The Meatless Evening Meal

This is just more of the cereal.  For us, all we can spare is one quart of milk per day so the evening cereal is soaked in water instead.  These are the nights I try to add almonds, about a dozen, at a cost of $.28.

Levy states that it takes twice the cereal to substitute for the same amount of meat, so we use 4 pounds of cereal at night, for $.36.

Cereal: $.36
Almonds: $.28
Total meatless evening meal: $.64

With 4 meat nights and 2 meatless nights, a week of feeding homemade dog food in a modified Juliette de Bairacli Levy model works out like this:

Weekly midday meal cost: $12.06
Weekly meat evening meal cost: $16
Weekly meatless evening meal cost; $1.28
Total weekly homemade dog food cost: $29.34

If you average this cost over 7 days, the cost per day of homemade dog food comes to $4.19, which is less than we have been paying for kibble.  We are actually saving a couple of dollars per week while feeding our dogs a wholesome, natural diet that is free from chemicals and questionable ingredients.
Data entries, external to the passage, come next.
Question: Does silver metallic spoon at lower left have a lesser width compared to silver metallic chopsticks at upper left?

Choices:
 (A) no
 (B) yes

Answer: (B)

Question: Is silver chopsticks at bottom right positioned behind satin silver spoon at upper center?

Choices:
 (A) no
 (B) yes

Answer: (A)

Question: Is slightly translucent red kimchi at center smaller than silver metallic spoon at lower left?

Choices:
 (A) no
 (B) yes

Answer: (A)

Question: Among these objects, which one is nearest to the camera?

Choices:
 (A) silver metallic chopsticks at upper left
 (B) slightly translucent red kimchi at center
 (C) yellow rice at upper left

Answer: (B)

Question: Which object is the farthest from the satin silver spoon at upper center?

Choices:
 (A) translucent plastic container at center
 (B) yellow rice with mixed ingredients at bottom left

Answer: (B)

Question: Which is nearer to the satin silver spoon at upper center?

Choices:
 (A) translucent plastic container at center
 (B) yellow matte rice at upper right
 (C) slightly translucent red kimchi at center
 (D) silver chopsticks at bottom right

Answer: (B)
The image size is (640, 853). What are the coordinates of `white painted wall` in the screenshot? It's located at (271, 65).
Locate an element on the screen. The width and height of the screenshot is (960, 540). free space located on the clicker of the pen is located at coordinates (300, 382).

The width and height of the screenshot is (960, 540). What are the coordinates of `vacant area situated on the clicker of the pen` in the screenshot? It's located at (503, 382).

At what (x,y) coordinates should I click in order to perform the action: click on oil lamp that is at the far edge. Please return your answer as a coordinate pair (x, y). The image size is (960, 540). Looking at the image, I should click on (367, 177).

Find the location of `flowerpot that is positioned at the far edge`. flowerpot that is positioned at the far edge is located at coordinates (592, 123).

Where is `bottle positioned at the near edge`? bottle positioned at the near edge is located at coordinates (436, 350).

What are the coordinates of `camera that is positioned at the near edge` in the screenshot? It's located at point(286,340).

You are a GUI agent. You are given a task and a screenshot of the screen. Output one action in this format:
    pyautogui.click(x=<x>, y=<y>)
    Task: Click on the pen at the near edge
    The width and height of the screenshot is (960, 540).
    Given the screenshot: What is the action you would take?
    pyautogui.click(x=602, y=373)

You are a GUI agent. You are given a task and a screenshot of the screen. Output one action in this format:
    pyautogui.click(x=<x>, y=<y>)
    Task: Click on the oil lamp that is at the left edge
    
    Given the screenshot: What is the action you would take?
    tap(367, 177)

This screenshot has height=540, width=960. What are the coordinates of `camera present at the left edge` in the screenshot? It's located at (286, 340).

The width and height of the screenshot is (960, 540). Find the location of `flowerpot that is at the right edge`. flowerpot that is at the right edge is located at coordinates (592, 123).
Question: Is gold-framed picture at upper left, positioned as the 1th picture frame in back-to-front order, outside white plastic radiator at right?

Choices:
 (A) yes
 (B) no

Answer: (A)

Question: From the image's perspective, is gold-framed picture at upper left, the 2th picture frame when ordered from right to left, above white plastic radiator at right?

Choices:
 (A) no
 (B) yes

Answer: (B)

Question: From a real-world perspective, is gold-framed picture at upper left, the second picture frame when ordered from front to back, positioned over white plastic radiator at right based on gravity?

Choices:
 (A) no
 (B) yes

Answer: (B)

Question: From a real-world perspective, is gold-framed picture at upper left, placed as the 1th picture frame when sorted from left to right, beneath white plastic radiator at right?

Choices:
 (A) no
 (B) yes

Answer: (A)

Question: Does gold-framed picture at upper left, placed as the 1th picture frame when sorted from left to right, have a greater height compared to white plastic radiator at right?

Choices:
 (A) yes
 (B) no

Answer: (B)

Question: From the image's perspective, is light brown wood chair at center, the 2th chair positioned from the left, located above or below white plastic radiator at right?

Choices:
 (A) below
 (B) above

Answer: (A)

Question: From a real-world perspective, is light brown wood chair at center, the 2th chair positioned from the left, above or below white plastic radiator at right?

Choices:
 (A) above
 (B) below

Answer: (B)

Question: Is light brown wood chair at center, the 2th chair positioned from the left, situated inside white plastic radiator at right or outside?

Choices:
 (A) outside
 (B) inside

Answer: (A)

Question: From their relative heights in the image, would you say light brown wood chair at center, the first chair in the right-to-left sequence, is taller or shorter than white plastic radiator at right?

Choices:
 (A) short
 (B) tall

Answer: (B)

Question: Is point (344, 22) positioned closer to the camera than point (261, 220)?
Calculating Your Own Costs with This Method

$29.34 feeds 4 dogs who weigh a total of about 265 pounds, so the cost can be calculated as $.11 per 1 pound of dog’s body weight.  Here, then, would be the weekly costs for different weights of dogs:

20 pounds – $2.20
30 pounds – $3.30
40 pounds – $4.40
50 pounds – $5.50

It would be easy to tweak this method to make it more affordable based on what you have more readily available.  From Paul Gautschi’s all vegetarian dogs to the 100% animal product diet of raw feeders, dogs truly can thrive under as wide of conditions as humans.  There’s really no need to rely on dog food companies to provide “nutrition” for our canine friends.